Table 4. Classification of vegetables according to nitrate content.
In addition, Van der Avoort et al. (2018) investigated the effects of a high nitrate intake from vegetables on the health-promoting and ergogenic effects of dietary nitrates. They found that consuming a diet high in nitrate vegetables (see table 4 and 5) had beneficial effects on arterial blood pressure and aerobic performance.
Table 5. Nitrate-rich vegetables per 100g of fresh weight.
Furthermore, Whyte et al. (2019) found that consuming a 400 ml berry smoothie before a reaction time test improved cognitive performance at 2, 4 and 6 hours after consumption in healthy adults (see figure 4 below). Demonstrating that consuming flavonoid-rich polyphenols such as blueberries, raspberries and strawberries may improve cognitive performance for up to 6 h.

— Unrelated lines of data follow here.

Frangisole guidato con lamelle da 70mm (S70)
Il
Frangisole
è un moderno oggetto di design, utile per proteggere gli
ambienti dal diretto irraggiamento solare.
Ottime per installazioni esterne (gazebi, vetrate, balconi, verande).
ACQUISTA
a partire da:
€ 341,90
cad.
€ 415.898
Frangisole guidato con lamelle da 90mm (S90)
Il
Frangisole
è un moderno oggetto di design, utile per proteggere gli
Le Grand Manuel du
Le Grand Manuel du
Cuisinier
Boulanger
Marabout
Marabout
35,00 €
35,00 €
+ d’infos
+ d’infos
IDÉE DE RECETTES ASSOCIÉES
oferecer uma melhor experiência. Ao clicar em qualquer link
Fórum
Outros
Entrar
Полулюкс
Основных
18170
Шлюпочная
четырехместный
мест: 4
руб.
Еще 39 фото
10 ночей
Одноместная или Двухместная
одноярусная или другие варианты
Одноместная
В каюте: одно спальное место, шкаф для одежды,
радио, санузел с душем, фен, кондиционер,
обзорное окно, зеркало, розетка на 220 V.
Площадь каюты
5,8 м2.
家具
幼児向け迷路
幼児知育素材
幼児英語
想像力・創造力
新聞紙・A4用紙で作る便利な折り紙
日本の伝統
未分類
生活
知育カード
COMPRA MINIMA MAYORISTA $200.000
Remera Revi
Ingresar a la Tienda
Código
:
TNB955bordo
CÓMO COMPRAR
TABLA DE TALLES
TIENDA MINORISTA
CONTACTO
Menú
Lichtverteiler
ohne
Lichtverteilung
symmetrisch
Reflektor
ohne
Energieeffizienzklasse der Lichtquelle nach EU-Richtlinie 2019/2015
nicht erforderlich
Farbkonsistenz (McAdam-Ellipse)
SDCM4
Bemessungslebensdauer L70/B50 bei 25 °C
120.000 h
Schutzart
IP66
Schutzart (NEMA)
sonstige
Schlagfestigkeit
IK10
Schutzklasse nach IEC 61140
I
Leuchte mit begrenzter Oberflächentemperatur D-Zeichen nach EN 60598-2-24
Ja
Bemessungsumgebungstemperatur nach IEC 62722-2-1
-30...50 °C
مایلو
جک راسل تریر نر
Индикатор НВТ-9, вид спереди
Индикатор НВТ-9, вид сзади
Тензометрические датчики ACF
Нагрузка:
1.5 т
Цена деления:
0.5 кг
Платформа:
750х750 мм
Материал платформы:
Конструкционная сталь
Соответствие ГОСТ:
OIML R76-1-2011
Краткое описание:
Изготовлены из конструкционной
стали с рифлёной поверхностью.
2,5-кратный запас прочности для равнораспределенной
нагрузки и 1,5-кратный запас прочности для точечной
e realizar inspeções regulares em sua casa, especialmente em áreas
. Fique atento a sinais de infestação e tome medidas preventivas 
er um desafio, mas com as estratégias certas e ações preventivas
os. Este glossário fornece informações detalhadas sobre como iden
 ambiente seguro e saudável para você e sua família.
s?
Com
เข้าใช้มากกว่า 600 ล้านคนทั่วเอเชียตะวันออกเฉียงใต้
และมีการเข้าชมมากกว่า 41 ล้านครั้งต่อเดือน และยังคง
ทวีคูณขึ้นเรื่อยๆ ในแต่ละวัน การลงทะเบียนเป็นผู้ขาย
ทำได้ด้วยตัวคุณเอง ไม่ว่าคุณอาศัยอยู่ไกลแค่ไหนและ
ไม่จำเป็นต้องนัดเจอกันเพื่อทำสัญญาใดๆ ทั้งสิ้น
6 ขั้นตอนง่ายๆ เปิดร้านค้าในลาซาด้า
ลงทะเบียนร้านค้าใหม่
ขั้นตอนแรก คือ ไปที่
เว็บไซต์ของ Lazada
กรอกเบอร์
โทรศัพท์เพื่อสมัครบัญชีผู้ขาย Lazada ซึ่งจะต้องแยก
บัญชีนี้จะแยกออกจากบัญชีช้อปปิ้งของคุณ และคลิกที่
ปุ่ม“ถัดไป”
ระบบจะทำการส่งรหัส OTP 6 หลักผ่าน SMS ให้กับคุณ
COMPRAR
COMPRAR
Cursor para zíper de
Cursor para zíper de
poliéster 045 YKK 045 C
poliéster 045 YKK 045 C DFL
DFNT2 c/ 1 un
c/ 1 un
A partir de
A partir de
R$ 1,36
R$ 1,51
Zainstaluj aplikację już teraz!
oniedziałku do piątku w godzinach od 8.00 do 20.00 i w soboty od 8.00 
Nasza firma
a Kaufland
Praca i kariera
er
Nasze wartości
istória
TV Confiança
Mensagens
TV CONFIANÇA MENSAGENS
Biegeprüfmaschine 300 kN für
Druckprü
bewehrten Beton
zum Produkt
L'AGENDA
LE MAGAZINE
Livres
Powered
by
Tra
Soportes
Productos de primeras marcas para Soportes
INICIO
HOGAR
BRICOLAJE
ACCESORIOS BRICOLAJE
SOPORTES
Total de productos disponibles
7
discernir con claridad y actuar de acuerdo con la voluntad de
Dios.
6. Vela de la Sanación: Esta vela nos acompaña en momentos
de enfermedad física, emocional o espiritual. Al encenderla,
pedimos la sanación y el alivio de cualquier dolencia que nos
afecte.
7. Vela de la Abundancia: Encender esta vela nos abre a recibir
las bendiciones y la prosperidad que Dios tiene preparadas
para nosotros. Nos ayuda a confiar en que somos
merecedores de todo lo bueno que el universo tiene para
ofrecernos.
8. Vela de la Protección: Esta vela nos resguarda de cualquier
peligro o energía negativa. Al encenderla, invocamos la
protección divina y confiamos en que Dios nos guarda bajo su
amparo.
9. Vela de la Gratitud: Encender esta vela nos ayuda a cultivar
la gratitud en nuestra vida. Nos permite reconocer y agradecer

Figure 4. Mean reaction time during a computerised test with berry smoothie and placebo (Whyte et al. 2019).
We now know that consuming a variety of fruit and vegetables along with an adequate energy diet can improve health but also performance and recovery and increase satiety making dieting easier. This is why we promote that all of our athletes aim for 8 to 10 portions of different coloured fruit and vegetables per day. Although we know that consuming whole fruits and vegetables is great for satiety and gut health, if you’re a picky eater who avoids eating many whole fruit and vegetables, then consuming them in juices and smoothies will be more advantageous than not consuming them at all.